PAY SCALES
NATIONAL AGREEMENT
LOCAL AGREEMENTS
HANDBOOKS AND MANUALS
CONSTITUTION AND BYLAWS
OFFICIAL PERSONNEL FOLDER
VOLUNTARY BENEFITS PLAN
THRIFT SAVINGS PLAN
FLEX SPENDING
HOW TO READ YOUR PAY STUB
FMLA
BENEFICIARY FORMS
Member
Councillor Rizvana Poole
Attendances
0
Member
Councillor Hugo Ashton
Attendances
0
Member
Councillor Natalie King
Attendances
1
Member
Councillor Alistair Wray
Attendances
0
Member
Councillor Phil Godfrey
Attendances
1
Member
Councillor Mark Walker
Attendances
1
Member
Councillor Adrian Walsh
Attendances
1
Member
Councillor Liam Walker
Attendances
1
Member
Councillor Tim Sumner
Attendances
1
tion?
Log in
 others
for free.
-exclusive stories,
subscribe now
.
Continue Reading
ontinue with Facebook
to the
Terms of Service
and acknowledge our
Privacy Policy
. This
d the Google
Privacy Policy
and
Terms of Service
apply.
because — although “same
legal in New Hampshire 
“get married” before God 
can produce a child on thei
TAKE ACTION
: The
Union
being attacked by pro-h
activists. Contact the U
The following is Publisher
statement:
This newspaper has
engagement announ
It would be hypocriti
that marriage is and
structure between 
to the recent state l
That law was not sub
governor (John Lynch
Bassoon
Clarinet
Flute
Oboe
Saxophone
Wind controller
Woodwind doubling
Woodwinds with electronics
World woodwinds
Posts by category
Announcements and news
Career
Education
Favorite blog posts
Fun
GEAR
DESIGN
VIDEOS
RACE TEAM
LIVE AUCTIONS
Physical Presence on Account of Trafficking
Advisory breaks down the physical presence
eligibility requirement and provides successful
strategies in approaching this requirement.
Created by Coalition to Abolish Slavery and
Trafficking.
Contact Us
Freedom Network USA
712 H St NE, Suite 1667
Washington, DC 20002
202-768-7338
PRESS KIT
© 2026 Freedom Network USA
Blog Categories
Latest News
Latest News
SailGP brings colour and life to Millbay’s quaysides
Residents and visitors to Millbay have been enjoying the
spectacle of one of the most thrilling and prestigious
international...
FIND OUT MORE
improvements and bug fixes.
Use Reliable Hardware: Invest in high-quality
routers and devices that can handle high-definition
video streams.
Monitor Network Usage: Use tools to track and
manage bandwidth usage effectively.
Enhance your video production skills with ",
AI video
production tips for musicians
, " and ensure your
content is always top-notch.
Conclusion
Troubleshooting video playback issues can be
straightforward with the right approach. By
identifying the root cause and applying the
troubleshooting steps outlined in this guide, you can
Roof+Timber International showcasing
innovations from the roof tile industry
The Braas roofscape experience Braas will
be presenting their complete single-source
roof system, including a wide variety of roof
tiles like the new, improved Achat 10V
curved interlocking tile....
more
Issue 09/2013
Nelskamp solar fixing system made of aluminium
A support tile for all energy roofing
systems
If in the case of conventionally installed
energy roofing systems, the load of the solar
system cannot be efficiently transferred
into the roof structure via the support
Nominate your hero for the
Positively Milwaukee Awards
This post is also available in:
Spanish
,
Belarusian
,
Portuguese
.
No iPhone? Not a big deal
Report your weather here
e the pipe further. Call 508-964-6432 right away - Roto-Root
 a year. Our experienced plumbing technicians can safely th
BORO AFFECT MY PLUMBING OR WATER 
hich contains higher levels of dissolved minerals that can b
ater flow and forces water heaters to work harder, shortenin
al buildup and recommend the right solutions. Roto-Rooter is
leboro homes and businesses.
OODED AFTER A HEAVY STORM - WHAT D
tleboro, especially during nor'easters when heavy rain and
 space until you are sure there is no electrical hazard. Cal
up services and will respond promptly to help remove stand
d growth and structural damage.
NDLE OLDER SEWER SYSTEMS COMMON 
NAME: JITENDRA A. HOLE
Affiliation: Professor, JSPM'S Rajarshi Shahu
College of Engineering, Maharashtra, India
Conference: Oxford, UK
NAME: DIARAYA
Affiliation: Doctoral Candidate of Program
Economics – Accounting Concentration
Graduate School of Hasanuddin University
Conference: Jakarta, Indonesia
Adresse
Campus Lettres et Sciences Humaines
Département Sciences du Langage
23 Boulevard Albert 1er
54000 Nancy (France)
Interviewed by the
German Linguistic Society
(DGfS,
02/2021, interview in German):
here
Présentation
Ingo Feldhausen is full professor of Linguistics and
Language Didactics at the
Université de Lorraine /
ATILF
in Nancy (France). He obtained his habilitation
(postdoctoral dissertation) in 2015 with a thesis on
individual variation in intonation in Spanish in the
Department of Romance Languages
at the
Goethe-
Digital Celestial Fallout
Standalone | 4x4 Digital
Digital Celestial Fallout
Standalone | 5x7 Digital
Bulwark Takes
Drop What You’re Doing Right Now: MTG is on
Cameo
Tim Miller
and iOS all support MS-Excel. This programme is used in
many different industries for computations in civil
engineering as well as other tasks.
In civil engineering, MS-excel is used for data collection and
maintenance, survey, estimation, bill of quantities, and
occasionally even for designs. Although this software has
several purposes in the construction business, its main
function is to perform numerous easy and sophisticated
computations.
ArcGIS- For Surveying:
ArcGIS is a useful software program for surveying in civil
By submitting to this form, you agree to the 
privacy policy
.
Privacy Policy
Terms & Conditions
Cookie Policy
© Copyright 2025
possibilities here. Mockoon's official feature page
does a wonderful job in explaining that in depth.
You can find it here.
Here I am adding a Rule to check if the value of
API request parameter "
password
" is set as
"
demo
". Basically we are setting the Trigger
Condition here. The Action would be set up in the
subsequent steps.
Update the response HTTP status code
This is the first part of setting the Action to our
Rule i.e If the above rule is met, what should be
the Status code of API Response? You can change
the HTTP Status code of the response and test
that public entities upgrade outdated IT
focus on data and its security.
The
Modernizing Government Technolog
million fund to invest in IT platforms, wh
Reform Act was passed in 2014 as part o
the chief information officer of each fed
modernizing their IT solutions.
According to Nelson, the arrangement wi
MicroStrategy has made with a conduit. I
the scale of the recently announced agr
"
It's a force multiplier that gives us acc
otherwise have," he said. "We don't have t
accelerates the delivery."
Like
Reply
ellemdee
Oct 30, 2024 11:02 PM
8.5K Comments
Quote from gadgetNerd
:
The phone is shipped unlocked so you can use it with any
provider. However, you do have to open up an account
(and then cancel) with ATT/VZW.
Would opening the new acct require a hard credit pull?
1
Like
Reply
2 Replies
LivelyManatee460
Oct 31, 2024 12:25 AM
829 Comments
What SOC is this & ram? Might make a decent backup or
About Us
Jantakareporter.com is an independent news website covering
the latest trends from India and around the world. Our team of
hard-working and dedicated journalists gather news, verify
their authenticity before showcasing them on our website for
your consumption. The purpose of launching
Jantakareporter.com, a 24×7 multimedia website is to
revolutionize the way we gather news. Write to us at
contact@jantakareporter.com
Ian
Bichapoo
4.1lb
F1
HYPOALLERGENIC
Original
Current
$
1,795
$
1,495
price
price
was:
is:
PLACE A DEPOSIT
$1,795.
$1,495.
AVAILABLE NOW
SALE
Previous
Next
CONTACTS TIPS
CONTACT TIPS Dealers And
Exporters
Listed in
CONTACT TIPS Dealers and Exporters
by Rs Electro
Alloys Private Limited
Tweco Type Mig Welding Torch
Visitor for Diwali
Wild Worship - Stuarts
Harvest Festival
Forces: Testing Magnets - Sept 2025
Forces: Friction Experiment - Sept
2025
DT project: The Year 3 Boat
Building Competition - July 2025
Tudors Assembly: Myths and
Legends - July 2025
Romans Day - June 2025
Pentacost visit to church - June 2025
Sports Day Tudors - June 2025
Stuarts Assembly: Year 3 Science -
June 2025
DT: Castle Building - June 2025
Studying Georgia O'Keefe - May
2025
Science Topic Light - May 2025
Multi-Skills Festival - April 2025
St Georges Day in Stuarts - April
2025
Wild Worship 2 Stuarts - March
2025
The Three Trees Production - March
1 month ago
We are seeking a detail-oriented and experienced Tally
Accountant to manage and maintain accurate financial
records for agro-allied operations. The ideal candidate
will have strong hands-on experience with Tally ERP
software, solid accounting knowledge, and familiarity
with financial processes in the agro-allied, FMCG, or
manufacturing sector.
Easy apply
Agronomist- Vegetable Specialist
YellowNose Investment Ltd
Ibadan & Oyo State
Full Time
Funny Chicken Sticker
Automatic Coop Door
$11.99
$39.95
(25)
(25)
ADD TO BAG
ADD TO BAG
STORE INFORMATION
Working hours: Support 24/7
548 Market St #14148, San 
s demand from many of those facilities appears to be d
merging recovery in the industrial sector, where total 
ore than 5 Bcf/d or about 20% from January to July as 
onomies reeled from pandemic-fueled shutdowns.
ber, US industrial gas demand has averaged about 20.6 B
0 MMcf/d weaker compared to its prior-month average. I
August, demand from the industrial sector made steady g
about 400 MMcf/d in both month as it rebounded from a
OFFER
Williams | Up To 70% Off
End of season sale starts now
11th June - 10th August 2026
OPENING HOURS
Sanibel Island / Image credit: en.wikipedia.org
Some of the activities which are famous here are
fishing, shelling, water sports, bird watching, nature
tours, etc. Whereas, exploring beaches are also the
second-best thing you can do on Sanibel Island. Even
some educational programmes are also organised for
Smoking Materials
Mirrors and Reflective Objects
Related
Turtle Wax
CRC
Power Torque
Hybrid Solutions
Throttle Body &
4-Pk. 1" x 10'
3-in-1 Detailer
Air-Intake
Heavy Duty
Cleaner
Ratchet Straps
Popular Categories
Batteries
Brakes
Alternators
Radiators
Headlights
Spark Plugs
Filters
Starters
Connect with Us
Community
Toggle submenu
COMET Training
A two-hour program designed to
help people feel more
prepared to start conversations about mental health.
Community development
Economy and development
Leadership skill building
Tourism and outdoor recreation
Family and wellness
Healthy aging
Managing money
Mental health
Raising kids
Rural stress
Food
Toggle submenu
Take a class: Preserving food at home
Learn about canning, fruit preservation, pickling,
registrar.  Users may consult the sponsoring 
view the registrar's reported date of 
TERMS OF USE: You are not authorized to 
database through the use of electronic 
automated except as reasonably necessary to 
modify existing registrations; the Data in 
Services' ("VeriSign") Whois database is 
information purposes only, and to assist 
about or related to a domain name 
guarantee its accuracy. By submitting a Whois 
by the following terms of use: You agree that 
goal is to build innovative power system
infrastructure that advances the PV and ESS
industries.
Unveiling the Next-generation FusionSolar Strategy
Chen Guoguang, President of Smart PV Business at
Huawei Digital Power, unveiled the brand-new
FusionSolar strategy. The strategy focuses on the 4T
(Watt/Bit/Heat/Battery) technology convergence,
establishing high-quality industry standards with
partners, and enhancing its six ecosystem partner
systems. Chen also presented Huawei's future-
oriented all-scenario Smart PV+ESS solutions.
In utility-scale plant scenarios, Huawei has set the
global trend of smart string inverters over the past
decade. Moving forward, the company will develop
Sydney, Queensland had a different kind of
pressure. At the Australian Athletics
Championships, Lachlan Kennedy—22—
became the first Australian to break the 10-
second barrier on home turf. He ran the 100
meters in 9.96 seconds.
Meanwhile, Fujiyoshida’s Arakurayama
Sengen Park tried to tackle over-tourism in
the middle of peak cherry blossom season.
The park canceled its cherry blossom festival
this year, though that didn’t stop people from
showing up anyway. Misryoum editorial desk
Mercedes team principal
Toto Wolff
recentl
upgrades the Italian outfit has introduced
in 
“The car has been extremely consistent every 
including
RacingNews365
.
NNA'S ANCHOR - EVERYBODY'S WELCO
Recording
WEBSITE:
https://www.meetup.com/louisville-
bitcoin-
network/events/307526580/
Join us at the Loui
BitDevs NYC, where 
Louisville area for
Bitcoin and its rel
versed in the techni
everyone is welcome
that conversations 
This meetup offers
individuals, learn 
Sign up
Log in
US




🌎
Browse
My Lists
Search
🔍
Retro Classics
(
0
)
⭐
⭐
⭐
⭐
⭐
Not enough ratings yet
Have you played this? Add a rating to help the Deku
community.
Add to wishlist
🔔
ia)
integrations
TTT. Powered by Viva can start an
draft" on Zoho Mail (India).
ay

########

Exercise directions:
From the records above, retype only the lines starting at the line that contains "If in the case of conventionally installed" and ending at the line that contains "d growth and structural damage.", both included.

The completed task:
If in the case of conventionally installed
energy roofing systems, the load of the solar
system cannot be efficiently transferred
into the roof structure via the support
Nominate your hero for the
Positively Milwaukee Awards
This post is also available in:
Spanish
,
Belarusian
,
Portuguese
.
No iPhone? Not a big deal
Report your weather here
e the pipe further. Call 508-964-6432 right away - Roto-Root
 a year. Our experienced plumbing technicians can safely th
BORO AFFECT MY PLUMBING OR WATER 
hich contains higher levels of dissolved minerals that can b
ater flow and forces water heaters to work harder, shortenin
al buildup and recommend the right solutions. Roto-Rooter is
leboro homes and businesses.
OODED AFTER A HEAVY STORM - WHAT D
tleboro, especially during nor'easters when heavy rain and
 space until you are sure there is no electrical hazard. Cal
up services and will respond promptly to help remove stand
d growth and structural damage.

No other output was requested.